As a teenager I battled anxiety, depression and an eating disorder; I was in desperate need of holistic help. I found a Rodney Yee yoga VHS tape in my mom's junk drawer and decided to give it a try.  Like any first-timer, I was confused and challenged by the foreign movements and breath instruction, but it helped me sleep so I stuck with it for a couple months. The seed of yoga was planted. I found my way into a Bikram Yoga studio at 19 and started going regularly, appreciating the heat, intensity and focus it demanded. Eventually I grew tired of the monotony of the poses and the militaristic teaching style, and while it served as a nice distraction, I was still battling my demons fiercely.

One fateful day while I was living in Boulder, Colorado I arrived late at the Bikram studio and missed my opportunity to attend class. Needing a yoga fix, I remembered there was a different type of yoga studio down the street and went there instead. That was my first vinyasa class and since that moment, I don't think a day has gone by that I haven't had yoga on the brain.

I started practicing every single day, sometimes two or three times per day. I was in love with the grace of flowing between poses and the stillness in between; the fire that burned in my muscles during those long holds and the rush of endorphins after back-bending. The physical changes were notable, but there was a deeper shift that started to happen. I no longer had a belly full of anxiety, and the inertia of self-doubt that had been holding me for years started to loosen it's grip. I felt like I could move forward. The critical voices in my head were quieter. My self-love was growing. The act of showing up for myself to practice every day and breathing intentionally was like finding the medicine I had been needing for a very long time.

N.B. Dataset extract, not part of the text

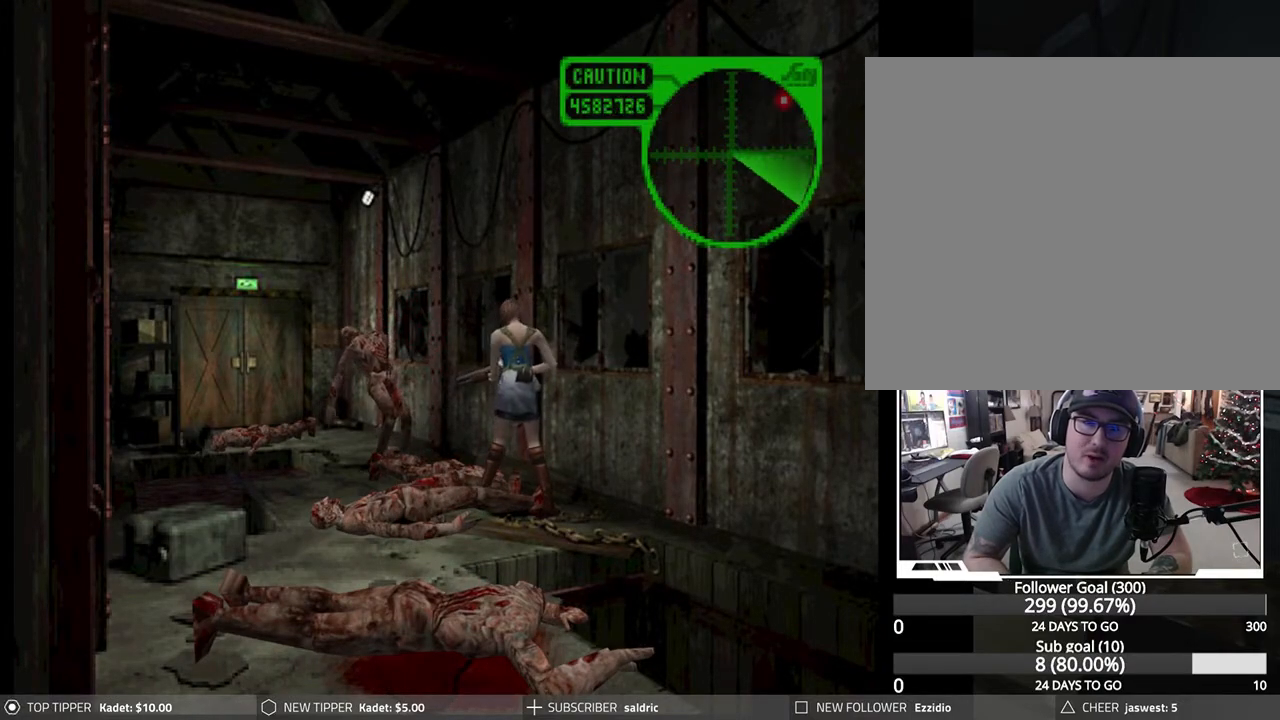
{"buttons": ["CROSS", "R1"], "left_stick": "center", "events": [[17, "CROSS", "up"], [50, "CROSS", "down"], [183, "CROSS", "up"], [233, "CROSS", "down"], [367, "CROSS", "up"], [417, "CROSS", "down"]]}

Through the practice of staying in poses through discomfort, I started to feel at home inside myself. I learned to sit in my feelings and recognize the value in them, no matter how enormous or petty they seemed. I grew the courage to stop numbing myself, and over time stopped engaging in self-destructive behaviors. My practice was to feel. It was, at first, overwhelming, as years of buried emotions started surfacing, but I learned to balance them and had yoga as a healthy way to cope. I learned to be ok with feeling messy and needy. I accepted my humanness, stood tall in it, and this empowered me. I knew I had to share this practice and completed a 600 hour teacher training in 2009. I've since studied with master teachers including Richard Freeman, Ana Forrest, Seane Corn, Baron Baptiste and Rusty Wells to name a few.

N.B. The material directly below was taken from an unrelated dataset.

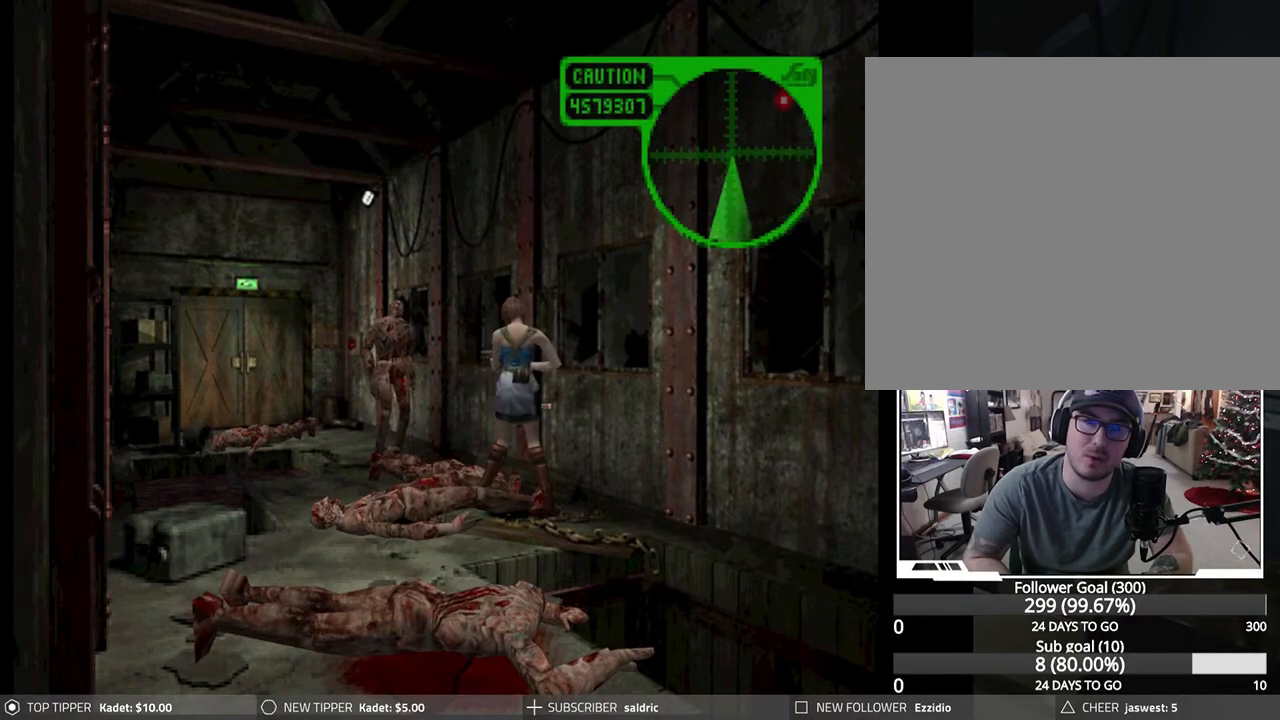
{"buttons": ["R1"], "left_stick": "center", "events": [[33, "CROSS", "up"], [83, "CROSS", "down"], [200, "CROSS", "up"], [233, "CROSS", "down"], [333, "CROSS", "up"], [400, "CROSS", "down"], [500, "CROSS", "up"]]}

After teaching group classes and workshops for 13 years and creating and leading two teacher trainings, I made an inspired decision to enroll in yoga therapy training in 2023 through Optimal State Yoga Therapy School with Amy Wheeler and underwent another rigorous, well-rounded and powerful 800 hours of training.

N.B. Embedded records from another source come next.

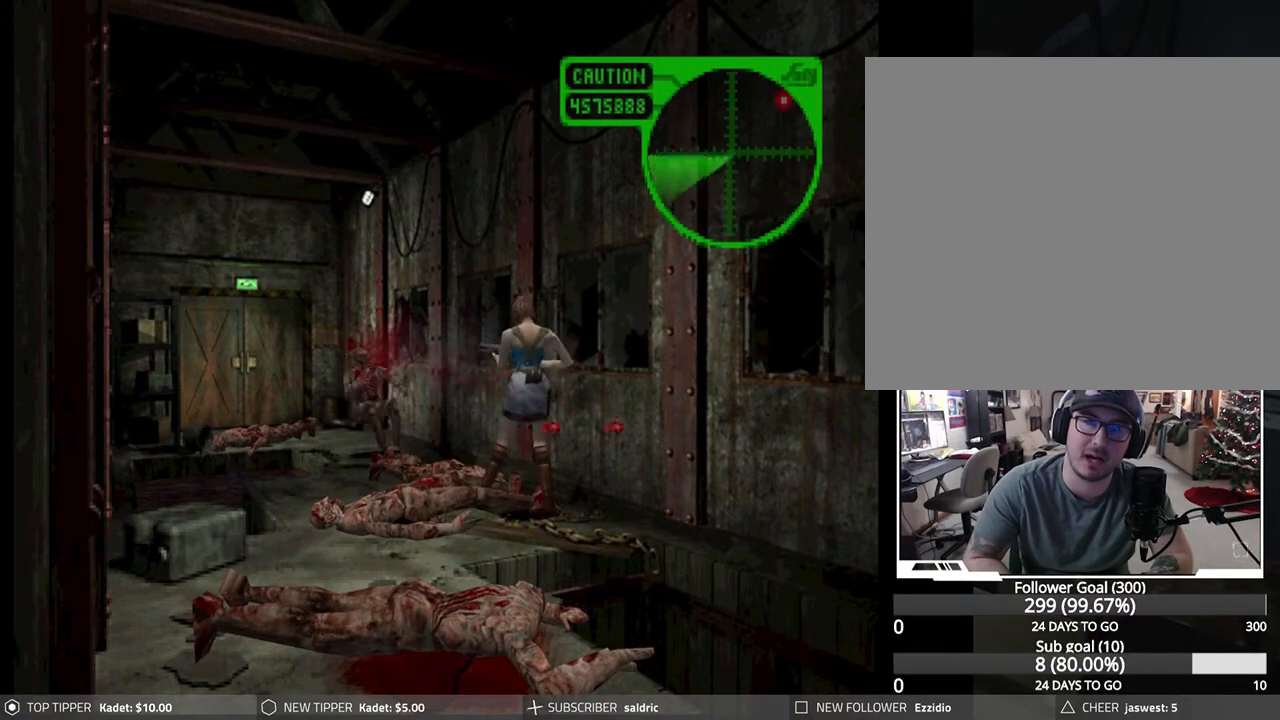
{"buttons": ["DPAD_LEFT"], "left_stick": "center", "events": [[50, "R1", "up"], [100, "DPAD_LEFT", "down"]]}
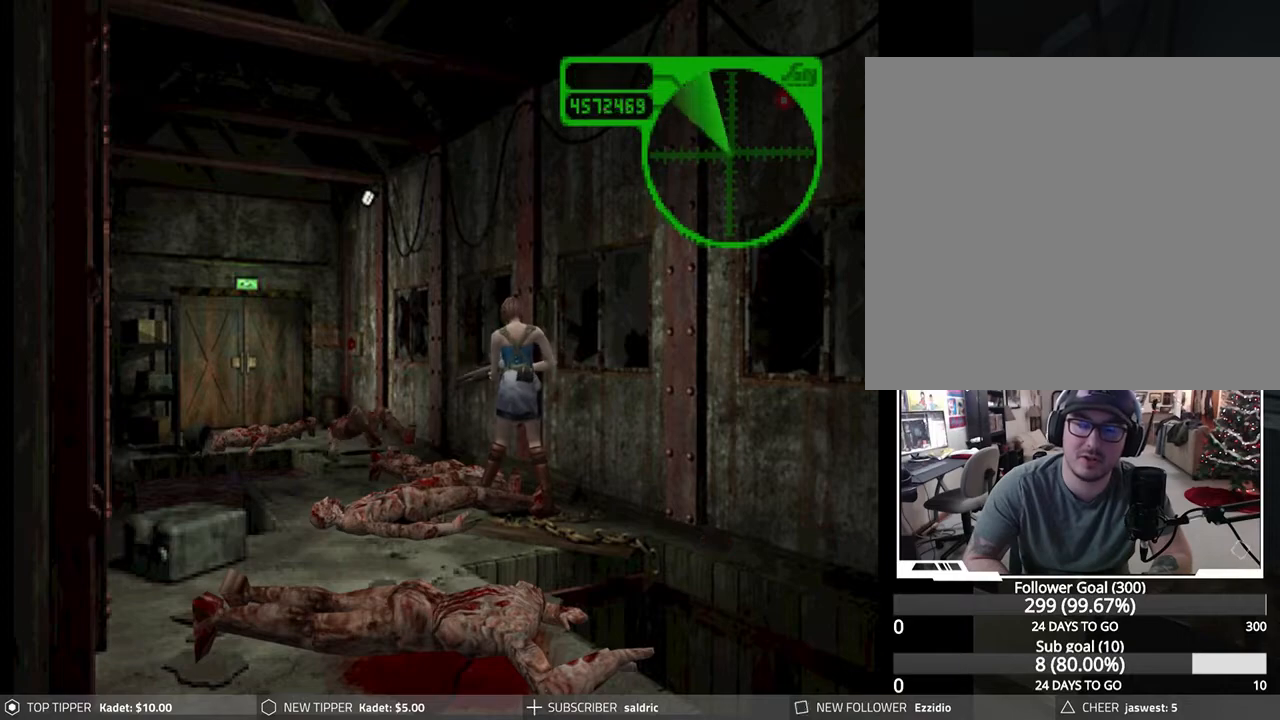
{"buttons": ["DPAD_LEFT"], "left_stick": "center", "events": []}
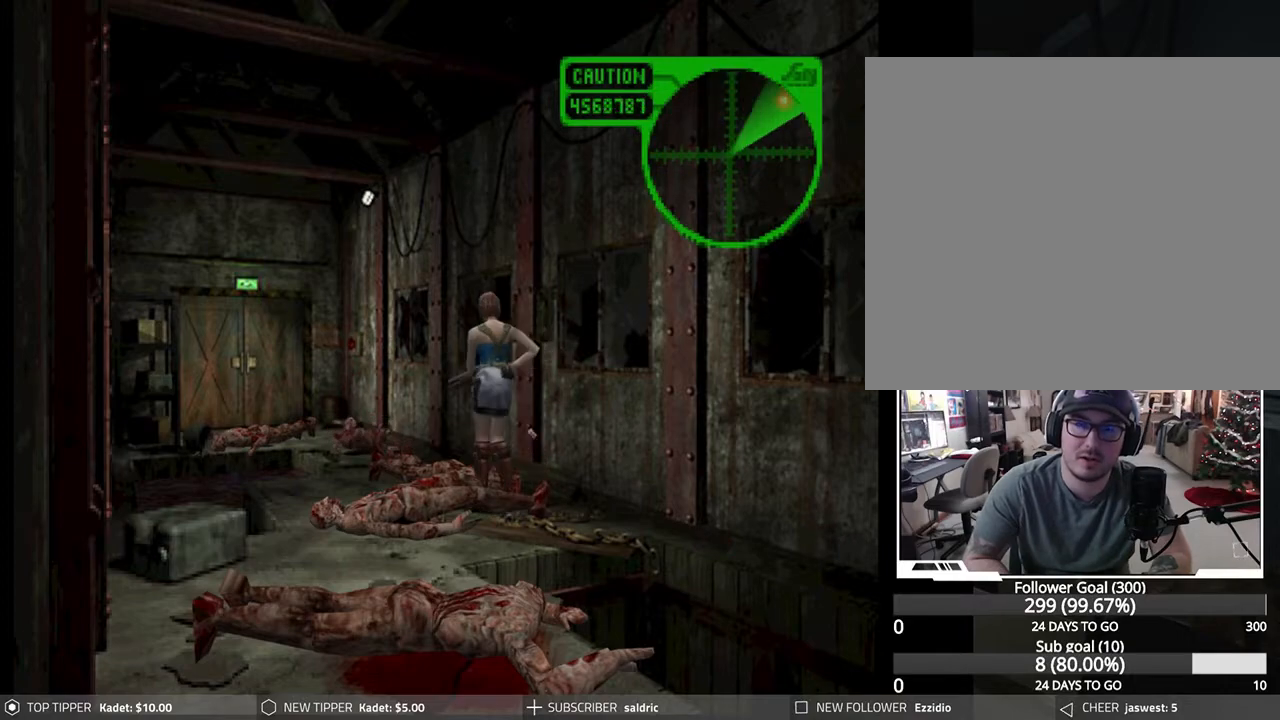
{"buttons": ["DPAD_LEFT"], "left_stick": "center", "events": []}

My relationship to yoga continues to evolve through all my transformations as a woman. My practice has changed, slowed down, grown much quieter. I practice because it holds me in remembrance that I am an instrument of the divine with a powerful purpose in this world. I practice because it reminds me that I am a strong and messy human. Yoga helps me be a better mother, daughter, sister, friend and partner. It's a practice of self-love and presence, and we can only be present with others to the degree that we are present with ourselves. As time goes by and my awareness deepens, I grow increasingly and humbly aware of the way my thoughts affect my life. The roots of my gratitude for the teachings of yoga grow deeper and deeper as life goes on and it remains the one constant mirror, offering me a true reflection, as uncomfortable as it can sometimes be, and remains my steadfast path to healing and growth.